● **Aim of the exercise**: Type out the data again. Keep every line exactly the same.

● **Provided data**:
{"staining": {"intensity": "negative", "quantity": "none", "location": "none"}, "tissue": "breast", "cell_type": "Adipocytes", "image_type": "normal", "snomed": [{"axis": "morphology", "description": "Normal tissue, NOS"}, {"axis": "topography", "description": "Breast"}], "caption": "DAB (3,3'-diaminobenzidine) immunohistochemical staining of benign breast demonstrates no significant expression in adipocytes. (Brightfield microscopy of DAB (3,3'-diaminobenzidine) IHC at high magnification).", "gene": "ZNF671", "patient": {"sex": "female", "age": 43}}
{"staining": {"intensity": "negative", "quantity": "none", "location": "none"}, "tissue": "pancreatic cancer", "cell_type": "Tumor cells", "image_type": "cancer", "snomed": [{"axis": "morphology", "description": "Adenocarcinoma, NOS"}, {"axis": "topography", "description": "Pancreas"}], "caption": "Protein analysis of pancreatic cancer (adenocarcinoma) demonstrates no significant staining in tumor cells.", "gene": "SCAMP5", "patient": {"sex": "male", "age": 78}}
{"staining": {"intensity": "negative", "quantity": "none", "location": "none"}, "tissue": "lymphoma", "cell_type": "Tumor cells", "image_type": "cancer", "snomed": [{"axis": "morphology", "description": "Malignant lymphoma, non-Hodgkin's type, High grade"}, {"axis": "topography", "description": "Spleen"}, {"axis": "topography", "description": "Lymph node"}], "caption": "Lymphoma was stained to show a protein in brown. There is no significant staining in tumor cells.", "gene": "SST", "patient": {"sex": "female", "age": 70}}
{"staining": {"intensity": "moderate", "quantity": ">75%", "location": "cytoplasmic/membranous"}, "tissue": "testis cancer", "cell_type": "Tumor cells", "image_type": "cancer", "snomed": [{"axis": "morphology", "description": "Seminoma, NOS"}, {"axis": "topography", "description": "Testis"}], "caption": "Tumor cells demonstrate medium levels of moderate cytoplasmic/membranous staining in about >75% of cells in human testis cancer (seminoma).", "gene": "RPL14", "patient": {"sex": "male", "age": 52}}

● **Exercise solution**:
{"staining": {"intensity": "negative", "quantity": "none", "location": "none"}, "tissue": "breast", "cell_type": "Adipocytes", "image_type": "normal", "snomed": [{"axis": "morphology", "description": "Normal tissue, NOS"}, {"axis": "topography", "description": "Breast"}], "caption": "DAB (3,3'-diaminobenzidine) immunohistochemical staining of benign breast demonstrates no significant expression in adipocytes. (Brightfield microscopy of DAB (3,3'-diaminobenzidine) IHC at high magnification).", "gene": "ZNF671", "patient": {"sex": "female", "age": 43}}
{"staining": {"intensity": "negative", "quantity": "none", "location": "none"}, "tissue": "pancreatic cancer", "cell_type": "Tumor cells", "image_type": "cancer", "snomed": [{"axis": "morphology", "description": "Adenocarcinoma, NOS"}, {"axis": "topography", "description": "Pancreas"}], "caption": "Protein analysis of pancreatic cancer (adenocarcinoma) demonstrates no significant staining in tumor cells.", "gene": "SCAMP5", "patient": {"sex": "male", "age": 78}}
{"staining": {"intensity": "negative", "quantity": "none", "location": "none"}, "tissue": "lymphoma", "cell_type": "Tumor cells", "image_type": "cancer", "snomed": [{"axis": "morphology", "description": "Malignant lymphoma, non-Hodgkin's type, High grade"}, {"axis": "topography", "description": "Spleen"}, {"axis": "topography", "description": "Lymph node"}], "caption": "Lymphoma was stained to show a protein in brown. There is no significant staining in tumor cells.", "gene": "SST", "patient": {"sex": "female", "age": 70}}
{"staining": {"intensity": "moderate", "quantity": ">75%", "location": "cytoplasmic/membranous"}, "tissue": "testis cancer", "cell_type": "Tumor cells", "image_type": "cancer", "snomed": [{"axis": "morphology", "description": "Seminoma, NOS"}, {"axis": "topography", "description": "Testis"}], "caption": "Tumor cells demonstrate medium levels of moderate cytoplasmic/membranous staining in about >75% of cells in human testis cancer (seminoma).", "gene": "RPL14", "patient": {"sex": "male", "age": 52}}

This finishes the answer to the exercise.